For a start, she demanded a little more performance from her models than the customary glassy-eyed parade. They walked in twos and threes, interacting, not as much as Sonia Rykiel's chronically effervescent mannequins, but still suggesting a connection a little less shallow than usual. And the clothes they wore had a kind of scattergun impact, a little bit of this, a little bit of that, almost like — shock! – real people. They didn't necessarily fit together. Viard said it better: no flourishes, no frills, simple, soft, pure. And, for the staging, no bells and whistles. Or icebergs or supermarkets or small forests. Instead, an abstract landscape. Interpret it as islands floating in a calm sea, with mists rolling across its glassy surface. Or see it as I did. Mirrors and dry ice.

I can imagine Viard feeling the same way. In her year at the Chanel helm, she has asserted a practical bent. Her designs live in a real world, or at least a real-er world than they did. No frills, remember? What there was this time was a hint of an equestrian situation, with jockeys’ armbands a recurring detail. Coco Chanel kept racehorses.

The seven league boots that were shown with everything rather obviated the realness. Folkloric in origin, they are. But Karl wore them. And Viard showed them with trousers that snapped open at the ankle, or up the calf. Super-easy, a bit romantic. Same when paired with tweedy slit skirts, and velvet hotpants with polka-dotted tights. They contributed to a buoyant 70s feel, like a French Vogue editorial from that era coming to life. You could imagine the lives of these women, the dinners, the clubs, the Michel LeGrand music playing in their apartments (as it did on Michel Gaubert's soundtrack). Those were the days when black and white dominated in magazines. It did here too, with a leavening of pink and celery green.

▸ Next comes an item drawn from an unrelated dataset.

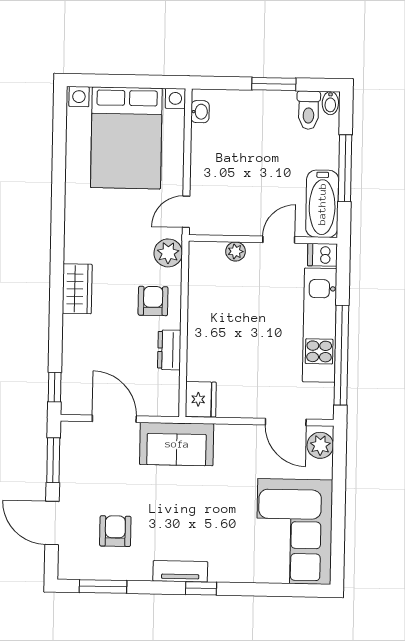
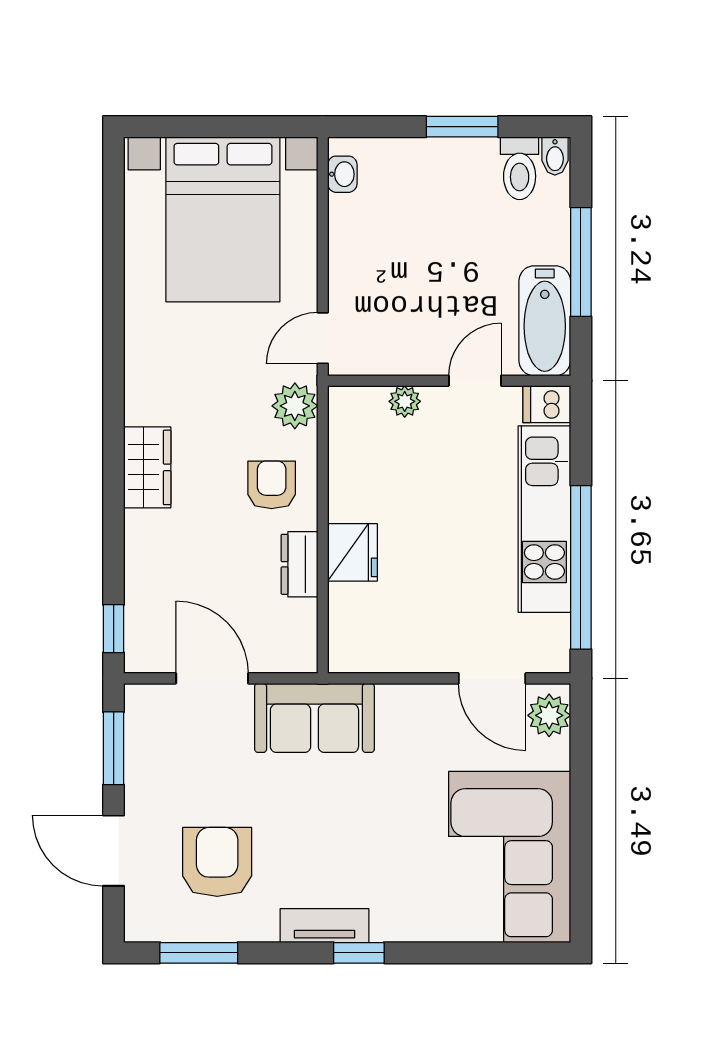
fridge: (201, 399) -> (352, 552), moved
armchair: (115, 531) -> (217, 862), width x1.38, depth x1.38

There was the odd ghastliness, like the fringed skirt with the padded white fencing vest, the abbreviated gloves and the clutch of gold necklaces, but when wasn't there that in a collection that has always gloried in overload? Viard has trimmed some of the fat – 100 looks down to 70-ish – and she could remove even more. Still, the most striking thing about this show was how it polarised its audience. The word on a younger generation's lips was "fresh." The more senior contingent was resolutely unconvinced. But not this senior. I rather fancied the lack of focus, the continental drift, the freedom of movement. That's what the freshers were responding to.